Chairperson of National Commission for Women
- In office 25 January 2002 – 24 January 2005
- Succeeded by: Girija Vyas

Personal details
- Profession: Lawyer, Author, Professor, Social worker

= Poornima Advani =

Indian lawyer, author and social worker

Poornima Advani was an Indian lawyer, author and social worker. She has served as the chairperson of National Commission for Women (NCW), from January 2002 to January 2005.

==Biography==
Her mother, Meera Govind Advani is an author.

Advani holds a doctorate in law from the University of Bombay and a post-graduate diploma in physiotherapy.

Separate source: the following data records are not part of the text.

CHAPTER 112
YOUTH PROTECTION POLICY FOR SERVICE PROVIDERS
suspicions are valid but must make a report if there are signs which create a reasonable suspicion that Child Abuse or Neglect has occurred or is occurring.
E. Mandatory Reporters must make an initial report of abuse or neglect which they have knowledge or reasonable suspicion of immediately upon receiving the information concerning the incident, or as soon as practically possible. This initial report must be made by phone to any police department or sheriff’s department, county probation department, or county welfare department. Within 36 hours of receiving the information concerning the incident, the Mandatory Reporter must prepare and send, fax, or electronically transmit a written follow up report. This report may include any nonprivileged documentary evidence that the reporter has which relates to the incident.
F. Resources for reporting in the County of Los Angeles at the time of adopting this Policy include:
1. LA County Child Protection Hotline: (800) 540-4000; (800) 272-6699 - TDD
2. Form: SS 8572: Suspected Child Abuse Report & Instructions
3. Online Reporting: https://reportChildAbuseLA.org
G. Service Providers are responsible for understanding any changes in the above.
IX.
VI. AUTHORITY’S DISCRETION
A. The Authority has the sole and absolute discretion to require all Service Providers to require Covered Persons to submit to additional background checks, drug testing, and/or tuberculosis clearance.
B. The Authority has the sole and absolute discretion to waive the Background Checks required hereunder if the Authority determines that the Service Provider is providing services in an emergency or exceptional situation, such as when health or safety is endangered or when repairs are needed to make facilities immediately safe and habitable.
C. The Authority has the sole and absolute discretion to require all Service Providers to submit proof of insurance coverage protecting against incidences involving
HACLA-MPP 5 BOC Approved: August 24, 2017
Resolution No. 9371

She was a member of the NCW and has written legal and medical publications. She was also a lecturer in the department of law, University of Bombay and also in many global universities, including University of Queensland (Australia), School of Oriental and South African Studies, London; University of East London; and London School of Economics. She is currently a Partner at The Law Point, a national law firm, which she co-founded in the year 2005, along with Mr. B.N. Makhija, Former Principal Advisor, Planning Commission of India.

==Publications==
She has authored a book titled Indian Judiciary: A Tribute (1997).

==Awards==
Advani was honoured with the Acharya Tulsi Kartitva Puraskar in 2003.